Dal 2006 componente del Comitato nazionale di bioetica. Psicologa, femminista formatasi a Firenze tra movimenti e Partito comunista italiano, eletta in Consiglio comunale. Poi senatrice dal 1987 al 1994.

La famiglia, che abbracciamo è qui, il marito Franco Corleone, la figlia Irene, suo marito Aaron e gli amatissimi nipoti Leonardo e Ulisse. Ieri abbiamo potuto salutarla nella sala Caduti di Nassirya dove era allestita la camera ardente, grazie all’accoglienza del Senato.
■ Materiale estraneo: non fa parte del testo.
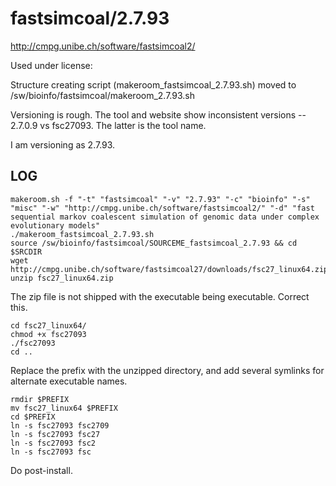fastsimcoal/2.7.93
==================

<http://cmpg.unibe.ch/software/fastsimcoal2/>

Used under license:



Structure creating script (makeroom_fastsimcoal_2.7.93.sh) moved to /sw/bioinfo/fastsimcoal/makeroom_2.7.93.sh

Versioning is rough. The tool and website show inconsistent versions -- 2.7.0.9 vs fsc27093.  The latter is the tool name.

I am versioning as 2.7.93.


LOG
---


    makeroom.sh -f "-t" "fastsimcoal" "-v" "2.7.93" "-c" "bioinfo" "-s" "misc" "-w" "http://cmpg.unibe.ch/software/fastsimcoal2/" "-d" "fast sequential markov coalescent simulation of genomic data under complex evolutionary models"
    ./makeroom_fastsimcoal_2.7.93.sh
    source /sw/bioinfo/fastsimcoal/SOURCEME_fastsimcoal_2.7.93 && cd $SRCDIR
    wget http://cmpg.unibe.ch/software/fastsimcoal27/downloads/fsc27_linux64.zip
    unzip fsc27_linux64.zip 

The zip file is not shipped with the executable being executable. Correct this.

    cd fsc27_linux64/
    chmod +x fsc27093 
    ./fsc27093 
    cd ..

Replace the prefix with the unzipped directory, and add several symlinks for alternate executable names.

    rmdir $PREFIX
    mv fsc27_linux64 $PREFIX
    cd $PREFIX
    ln -s fsc27093 fsc2709
    ln -s fsc27093 fsc27
    ln -s fsc27093 fsc2
    ln -s fsc27093 fsc

Do post-install.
La stessa sala dove qualche settimana fa, ospite della Vicepresidente Anna Rossomando, Grazia Zuffa aveva tenuto la sua ultima conferenza stampa per le detenute madri, a sostegno della campagna “madri fuori”, da lei lanciata.

Gli anni da senatrice sono quelli della svolta proibizionista e punitiva sulle droghe. Grazia, con il rigore e l’intelligenza che ne formavano la cifra distintiva, stringeva rapporti con le comunità di accoglienza guidate don Luigi Ciotti, il gruppo Abele, e spendeva argomenti di opposizione che si intrecciavano con quelli dei radicali, dei Verdi, tra cui il suo Franco Corleone, qui conosciuto, e della Sinistra indipendente, dtra cui Franca Ongaro e Pierluigi Onorato.
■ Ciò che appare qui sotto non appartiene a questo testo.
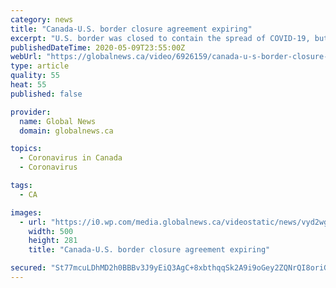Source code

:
 ```yaml
---
category: news
title: "Canada-U.S. border closure agreement expiring"
excerpt: "U.S. border was closed to contain the spread of COVID-19, but that agreement is set to expire as pressure mounts to kick-start both economies. Mercedes Stephenson sat down with James Blanchard, the former U."
publishedDateTime: 2020-05-09T23:55:00Z
webUrl: "https://globalnews.ca/video/6926159/canada-u-s-border-closure-agreement-expiring"
type: article
quality: 55
heat: 55
published: false

provider:
  name: Global News
  domain: globalnews.ca

topics:
  - Coronavirus in Canada
  - Coronavirus

tags:
  - CA

images:
  - url: "https://i0.wp.com/media.globalnews.ca/videostatic/news/vyd2wgz9i4-h2tc0sfeub/GN0509MERCEDES.jpg?w=500&quality=70&strip=all"
    width: 500
    height: 281
    title: "Canada-U.S. border closure agreement expiring"

secured: "St77mcuLDhMD2h0BBBv3J9yEiQ3AgC+8xbthqqSk2A9i9oGey2ZQNrQI8oriGvZOfCDm9w5av/LFfNqCOTrSadR4Vjg4xZqXgLUOutaDrg54lr1u68KCDGv6Ye8IaU9EjVgLSJQcekiHwQkradTx//d2+i20sMWdNn7fA0ziJsUDeYd24u+dS7QKyrY8ZGhY+uZZowTHoHKJo+Kk4vlFhhXpehL9690agusUWQPMzJdTv5eGLA7xVTV+Ox675rwP0+XgZNVk4VEQcn3ofxd/Dda8nwzalayYmLCMSeyyamJAHUQCdQrciFtmkit2gMj8;chaILBzyMM5uQPVfE0eUUA=="
---
```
Negli ultimi, nei più fragili, dove – quando va bene – si vedono solo deboli da tutelare, Grazia vedeva soggetti che hanno competenze e sapere sulla loro condizione.

L’impegno istituzionale si nutriva di confronti scientifici e pratiche sociali in ogni contesto e in ogni parte del mondo.
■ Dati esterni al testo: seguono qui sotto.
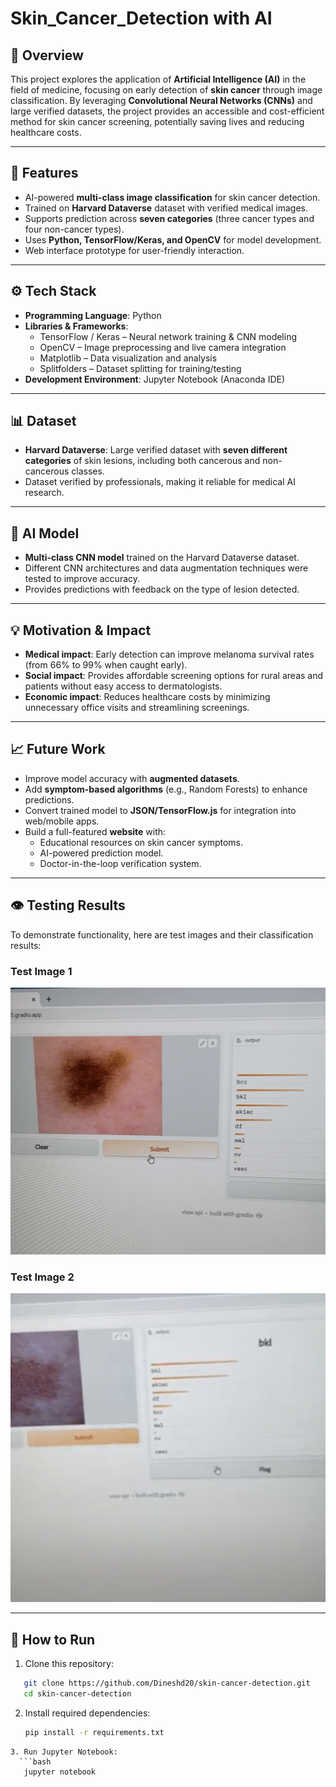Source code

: # Skin_Cancer_Detection with AI


## 📌 Overview  
This project explores the application of **Artificial Intelligence (AI)** in the field of medicine, focusing on early detection of **skin cancer** through image classification. By leveraging **Convolutional Neural Networks (CNNs)** and large verified datasets, the project provides an accessible and cost-efficient method for skin cancer screening, potentially saving lives and reducing healthcare costs.  

---

## 🚀 Features  
- AI-powered **multi-class image classification** for skin cancer detection.  
- Trained on **Harvard Dataverse** dataset with verified medical images.  
- Supports prediction across **seven categories** (three cancer types and four non-cancer types).  
- Uses **Python, TensorFlow/Keras, and OpenCV** for model development.  
- Web interface prototype for user-friendly interaction.  

---

## ⚙️ Tech Stack  
- **Programming Language**: Python  
- **Libraries & Frameworks**:  
  - TensorFlow / Keras – Neural network training & CNN modeling  
  - OpenCV – Image preprocessing and live camera integration  
  - Matplotlib – Data visualization and analysis  
  - Splitfolders – Dataset splitting for training/testing  
- **Development Environment**: Jupyter Notebook (Anaconda IDE)  

---

## 📊 Dataset  
- **Harvard Dataverse**: Large verified dataset with **seven different categories** of skin lesions, including both cancerous and non-cancerous classes.  
- Dataset verified by professionals, making it reliable for medical AI research.  

---

## 🧠 AI Model  
- **Multi-class CNN model** trained on the Harvard Dataverse dataset.  
- Different CNN architectures and data augmentation techniques were tested to improve accuracy.  
- Provides predictions with feedback on the type of lesion detected.  

---

## 💡 Motivation & Impact  
- **Medical impact**: Early detection can improve melanoma survival rates (from 66% to 99% when caught early).  
- **Social impact**: Provides affordable screening options for rural areas and patients without easy access to dermatologists.  
- **Economic impact**: Reduces healthcare costs by minimizing unnecessary office visits and streamlining screenings.  

---

## 📈 Future Work  
- Improve model accuracy with **augmented datasets**.  
- Add **symptom-based algorithms** (e.g., Random Forests) to enhance predictions.  
- Convert trained model to **JSON/TensorFlow.js** for integration into web/mobile apps.  
- Build a full-featured **website** with:  
  - Educational resources on skin cancer symptoms.  
  - AI-powered prediction model.  
  - Doctor-in-the-loop verification system.  

---

## 👁️ Testing Results  
To demonstrate functionality, here are test images and their classification results:  

### Test Image 1  
![Test1](images/test1.png)  
 

### Test Image 2  
![Test2](images/test2.png)  

---


## 🔧 How to Run  
1. Clone this repository:  
```bash
   git clone https://github.com/Dineshd20/skin-cancer-detection.git
   cd skin-cancer-detection
```
2. Install required dependencies:
   ```bash
   pip install -r requirements.txt
```
3. Run Jupyter Notebook:
  ```bash
   jupyter notebook
```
Abituata a fare politica con il pensiero e con l’azione ovunque si trovasse, dopo l’esperienza parlamentare promosse un forum permanente sulle politiche sulle droghe, quel “Forum droghe” intorno a cui si aggregò gran parte del mondo antiproibizionista e per la sperimentazione delle politiche di riduzione del danno, da Giancarlo Arnao a don Gallo e la Comunità di san Benedetto al porto, e da cui nacque la rivista fuoriluogo.

Lì, al Forum, lavorando con lei ho imparato tantissimo di quel poco che so.

Da quell’impegno sulla riduzione del danno, sulla libertà e la responsabilità delle persone verso se stesse e verso le prossime, venne il suo libro I drogati e gli altri (Sellerio) e una parte della sua ricerca bioetica, insieme a quella sulle tecnologie della riproduzione assistita, su cui ha scritto il fondamentale L’eclissi della madre (Pratiche ed.), con Maria Luisa Boccia.

Nel Comitato nazionale di bioetica ha dato contributi importanti, in particolare sull’autodeterminazione delle donne, di cui ha sempre sottolineato la dimensione etica.

In un ultimo articolo per la “Rivista di biodiritto”, dopo la sentenza Dobbs della Corte suprema americana, ribadiva la necessità di rispettare l’autonomia della scelta delle donne e riconoscere l’opera della madre quando sceglie di metterci al mondo, e offrirle per questo la gratidudine che merita: è questo il giusto posto che le è stato negato e anche il “gancio etico”, come usave dire, che costituisce un vantaggio per uomini e donne.

Ma ancora sui temi della salute in carcere, sul superamento degli ospedali psichiatrici giudiziari e della cultura manicomiale.

Ogni cosa che Grazia diceva e scriveva era frutto di conoscenze maturate nel confronto diretto con scienziati di fama internazionale, gruppi di attivisti e associazioni di utenti dei servizi, tutte e tutti ascoltati e interrogati con la medesima attenzione. Ogni cosa che avesse a che fare con la libertà relazionale la interessava e poteva diventare oggetto di studio o di impegno, dalla condizione femminile nelle carceri, cui ha dedicato due libri, alle nuove pratiche della giustizia riparativa.

Come ha scritto il costituzionalista Andrea Pugiotto, ricordandola ieri su L’Unità, le persone che sono state generose non scompaiono.

In tanti continueremo a percorrere le orme che ha lasciato.